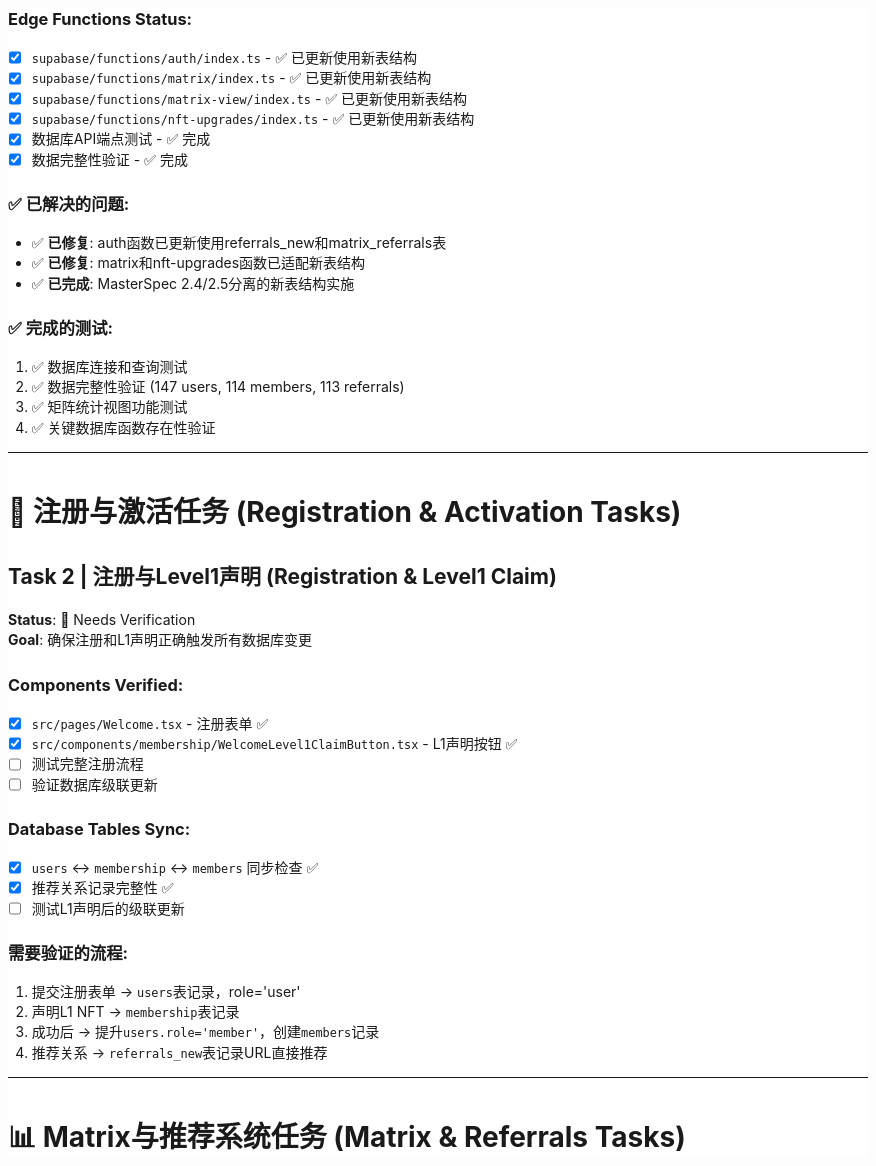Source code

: ### Edge Functions Status:
- [x] `supabase/functions/auth/index.ts` - ✅ 已更新使用新表结构
- [x] `supabase/functions/matrix/index.ts` - ✅ 已更新使用新表结构  
- [x] `supabase/functions/matrix-view/index.ts` - ✅ 已更新使用新表结构
- [x] `supabase/functions/nft-upgrades/index.ts` - ✅ 已更新使用新表结构
- [x] 数据库API端点测试 - ✅ 完成
- [x] 数据完整性验证 - ✅ 完成

### ✅ 已解决的问题:
- ✅ **已修复**: auth函数已更新使用referrals_new和matrix_referrals表
- ✅ **已修复**: matrix和nft-upgrades函数已适配新表结构
- ✅ **已完成**: MasterSpec 2.4/2.5分离的新表结构实施

### ✅ 完成的测试:
1. ✅ 数据库连接和查询测试
2. ✅ 数据完整性验证 (147 users, 114 members, 113 referrals)
3. ✅ 矩阵统计视图功能测试
4. ✅ 关键数据库函数存在性验证

---

# 👤 注册与激活任务 (Registration & Activation Tasks)

## Task 2 | 注册与Level1声明 (Registration & Level1 Claim)
**Status**: 🔄 Needs Verification  
**Goal**: 确保注册和L1声明正确触发所有数据库变更

### Components Verified:
- [x] `src/pages/Welcome.tsx` - 注册表单 ✅
- [x] `src/components/membership/WelcomeLevel1ClaimButton.tsx` - L1声明按钮 ✅
- [ ] 测试完整注册流程
- [ ] 验证数据库级联更新

### Database Tables Sync:
- [x] `users` ↔ `membership` ↔ `members` 同步检查 ✅
- [x] 推荐关系记录完整性 ✅
- [ ] 测试L1声明后的级联更新

### 需要验证的流程:
1. 提交注册表单 → `users`表记录，role='user'
2. 声明L1 NFT → `membership`表记录
3. 成功后 → 提升`users.role='member'`，创建`members`记录
4. 推荐关系 → `referrals_new`表记录URL直接推荐

---

# 📊 Matrix与推荐系统任务 (Matrix & Referrals Tasks)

********************

--- Exercise brief ---
Your answer must be an exact transcription of the lines from the one containing "2. 声明L1 NFT" through the last line of the records above, and nothing else.

--- Task output ---
2. 声明L1 NFT → `membership`表记录
3. 成功后 → 提升`users.role='member'`，创建`members`记录
4. 推荐关系 → `referrals_new`表记录URL直接推荐

---

# 📊 Matrix与推荐系统任务 (Matrix & Referrals Tasks)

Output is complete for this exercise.